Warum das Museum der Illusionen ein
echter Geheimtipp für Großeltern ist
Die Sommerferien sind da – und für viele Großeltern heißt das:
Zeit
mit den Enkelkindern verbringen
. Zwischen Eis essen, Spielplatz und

WHAT IS EXPECTED
Set down each entry exactly as it appears above.

RESPONSE BOX
Warum das Museum der Illusionen ein
echter Geheimtipp für Großeltern ist
Die Sommerferien sind da – und für viele Großeltern heißt das:
Zeit
mit den Enkelkindern verbringen
. Zwischen Eis essen, Spielplatz und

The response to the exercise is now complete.